Après avoir étudier la direction chorale au Westminster Choir College à Princeton (New Jersey), Yannick Nézet-Séguin fonde en 1995, l’ensemble vocal et instrumental La Chapelle de Montréal.
Il a la chance de recevoir les conseils du chef italien Carlo Maria Giulini, entre 1997 et 1998. L'humaniste lui inculque l'amour des hommes et des oeuvres. L'ouverture vers les autres, le sens du partage et de la communion. Le respect des musiciens, surtout, une vision tout à fait opposée à celle d'un Toscanini. Wilhelm Furtwängler est également un modèle vénéré: l'art du souffle et la liberté "subjective" de sa direction l'inspirent aussi. Chercher le sens profond des notes, ne pas simplement jouer le métronome et les indications rythmiques. Le jeune chef canadien aimerait interpréter l'oeuvre du compositeur: Furtwängler a en effet composé plusieurs symphonies.
Opéra
Dans les années à venir, Yannick Nézet-Séguin se prépare pour diriger davantage d'opéras. Lyrique, symphonique: les deux genres découlent du souffle, du chant. Aucune césure entre eux. Pour lui, une symphonie est un opéra instrumental et l'opéra, est souvent très symphonique. Il a été d'ailleurs conseiller musical à l'Opéra de Montréal, entre 2000 et 2002, où il a dirigé L’Elisir d’amore, Turandot, Le Barbier de Séville, La Bohème... En 2007, il dirige l’orchestre du Gran Teatre del Liceu de Barcelone, dans La voix humaine de Poulenc et Le portrait de Manon de Massenet (mai et juin).
Rotterdam
A Rotterdam, tout en respectant le caractère volontaire et sensitif de l'Orchestre Philharmonique, Yannick Nézet-Séguin élargira autour des oeuvres scandinaves, le répertoire de Bach aux symphonistes germaniques, Beethoven, Strauss, Bruckner (dont il vient de publier la 7 ème Symphonie avec l'Orchestre métropolitain du Grand Montréal, Atma.
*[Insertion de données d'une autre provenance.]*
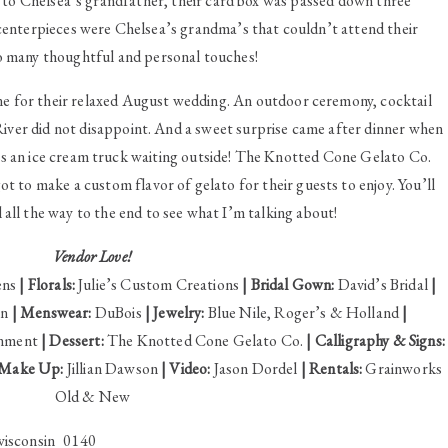
to Chelsea’s grandfather, their card box was passed down three
 centerpieces were Chelsea’s grandma’s that couldn’t attend their
o many thoughtful and personal touches!
ne for their relaxed August wedding. An outdoor ceremony, cocktail
River did not disappoint. And a sweet surprise came after dinner when
 an ice cream truck waiting outside! The Knotted Cone Gelato Co.
 to make a custom flavor of gelato for their guests to enjoy. You’ll
l all the way to the end to see what I’m talking about!
Vendor Love!
ens
| Florals:
Julie’s Custom Creations
| Bridal Gown:
David’s Bridal
|
an
| Menswear:
DuBois
| Jewelry:
Blue Nile, Roger’s & Holland
|
inment
| Dessert:
The Knotted Cone Gelato Co.
| Calligraphy & Signs:
 Make Up:
Jillian Dawson
| Video:
Jason Dordel
| Rentals:
Grainworks
Old & New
Les deux autres symphonies ultimes, n°8 et n°9 sont également en projet chez le même label) , Mahler dont il a enregistré la Quatrième (également chez Atma).
Sa lecture de la 7 ème Symphonie de Bruckner a révélé la maturité de sa vision et une compréhension profonde de l'orchestre wagnérien dont la 7ème brucknérienne est un hommage. De fait, le chef songe sérieusement à Wagner. A suivre.